A new partnership will help keep children safe across the world as a major telecoms provider joins the fight against online child sexual abuse material.
Philippine telecoms giant PLDT Inc. (PLDT) and its wireless unit Smart Communications, Inc. (Smart) have joined the UK-based Internet Watch Foundation (IWF) as members.
PLDT, one of the Philippines’ largest telecommunications providers, will now be able to use IWF services to keep their networks clear, like the IWF’s URL List.
IWF Members can use this list to block access to webpages analysts have identified as containing images or videos of child sexual abuse while the IWF works to have them removed from the internet.
PLDT and Smart Chief information Security Officer Angel Redoble said: “We’re now part of a bigger community that shares information on child sexual abuse materials (CSAM) that are spread across the Internet. We have access to IWF’s rich database of websites that host these illegal materials.
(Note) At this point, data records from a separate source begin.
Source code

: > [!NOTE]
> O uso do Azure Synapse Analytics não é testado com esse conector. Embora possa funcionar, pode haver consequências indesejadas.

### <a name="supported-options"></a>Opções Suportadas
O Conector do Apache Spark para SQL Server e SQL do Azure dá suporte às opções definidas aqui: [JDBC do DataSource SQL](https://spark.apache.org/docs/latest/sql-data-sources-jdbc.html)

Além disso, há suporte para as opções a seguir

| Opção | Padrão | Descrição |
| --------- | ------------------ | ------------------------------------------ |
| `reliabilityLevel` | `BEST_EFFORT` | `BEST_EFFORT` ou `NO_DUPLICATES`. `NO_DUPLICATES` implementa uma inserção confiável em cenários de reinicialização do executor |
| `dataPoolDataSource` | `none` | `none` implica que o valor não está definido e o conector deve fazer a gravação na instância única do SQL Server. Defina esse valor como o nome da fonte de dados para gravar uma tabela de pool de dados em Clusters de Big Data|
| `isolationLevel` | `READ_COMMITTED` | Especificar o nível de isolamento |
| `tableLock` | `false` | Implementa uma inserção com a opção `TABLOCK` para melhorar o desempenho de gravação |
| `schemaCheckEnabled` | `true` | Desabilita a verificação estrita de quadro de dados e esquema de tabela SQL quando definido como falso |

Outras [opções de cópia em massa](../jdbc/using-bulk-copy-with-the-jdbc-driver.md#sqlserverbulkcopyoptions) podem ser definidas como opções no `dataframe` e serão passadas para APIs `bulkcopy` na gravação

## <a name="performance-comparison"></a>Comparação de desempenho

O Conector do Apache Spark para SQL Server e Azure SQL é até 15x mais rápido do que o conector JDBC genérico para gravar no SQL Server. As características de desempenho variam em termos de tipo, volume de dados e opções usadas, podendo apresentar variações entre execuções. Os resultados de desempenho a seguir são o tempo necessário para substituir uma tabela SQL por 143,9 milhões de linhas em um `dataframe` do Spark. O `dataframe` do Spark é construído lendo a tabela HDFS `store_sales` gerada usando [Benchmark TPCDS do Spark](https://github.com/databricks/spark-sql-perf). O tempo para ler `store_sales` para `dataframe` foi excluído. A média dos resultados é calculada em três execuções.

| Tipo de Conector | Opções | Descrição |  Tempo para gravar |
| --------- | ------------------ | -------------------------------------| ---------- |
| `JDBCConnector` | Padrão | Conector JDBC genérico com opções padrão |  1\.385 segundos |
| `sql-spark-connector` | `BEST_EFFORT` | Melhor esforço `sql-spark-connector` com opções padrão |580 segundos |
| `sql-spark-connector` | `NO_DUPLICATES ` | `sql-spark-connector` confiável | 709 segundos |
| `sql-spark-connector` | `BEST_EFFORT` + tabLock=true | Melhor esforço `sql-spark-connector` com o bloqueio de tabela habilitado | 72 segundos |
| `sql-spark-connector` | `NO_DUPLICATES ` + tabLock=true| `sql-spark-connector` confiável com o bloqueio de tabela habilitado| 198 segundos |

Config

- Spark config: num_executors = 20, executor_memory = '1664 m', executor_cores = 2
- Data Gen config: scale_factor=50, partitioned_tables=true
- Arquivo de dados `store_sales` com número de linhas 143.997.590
“This will be integrated into our own child protection platform to prevent further exposure of our children and customers to these illicit contents.”
Mr Redoble added: “While we are mandated to secure our system, network, and data assets, we should also protect our children because they are our future.
“That’s why we pushed for membership with IWF so we can build on opportunities to work with and learn from the world’s best in safeguarding children and customers on the internet.”
Susie Hargreaves OBE, Chief Executive of the IWF, said: “The issue is a global one, and this is why it is so important for us to work with partners around the world to make sure children are safe, and that criminals have nowhere to go to share images and videos of the abuse and suffering of children.
“The children in the images and videos our analysts see are real children. Every time their abuse is shared online, they are made victims all over again. Working together like this will help make a real difference to victims’ lives.”
PLDT joins the IWF at a critical time. In 2020, IWF analysts dealt with a record number of reports of online child sexual abuse material, while the coronavirus crisis sees more people than ever relying on the internet to learn, work, and socialise.
Find out more about becoming a Member and the services the IWF can provide here https://www.iwf.org.uk/our-services
Images and videos of online child sexual abuse can be reported anonymously at https://report.iwf.org.uk/en
The public is given this advice when making a report:
- Do report images and videos of child sexual abuse to the IWF to be removed. Reports to the IWF are anonymous.
- Do provide the exact URL where child sexual abuse images are located.
- Don’t report other harmful content – you can find details of other agencies to report to on the IWF’s website.
- Do report to the police if you are concerned about a child’s welfare,
- Do report only once for each web address – or URL. Repeat reporting of the same URL isn’t needed and wastes analysts’ time.
- Do report non-photographic visual depictions of the sexual abuse of children, such as computer-generated images. Anything of this nature, which is also hosted in the UK, the IWF can get removed.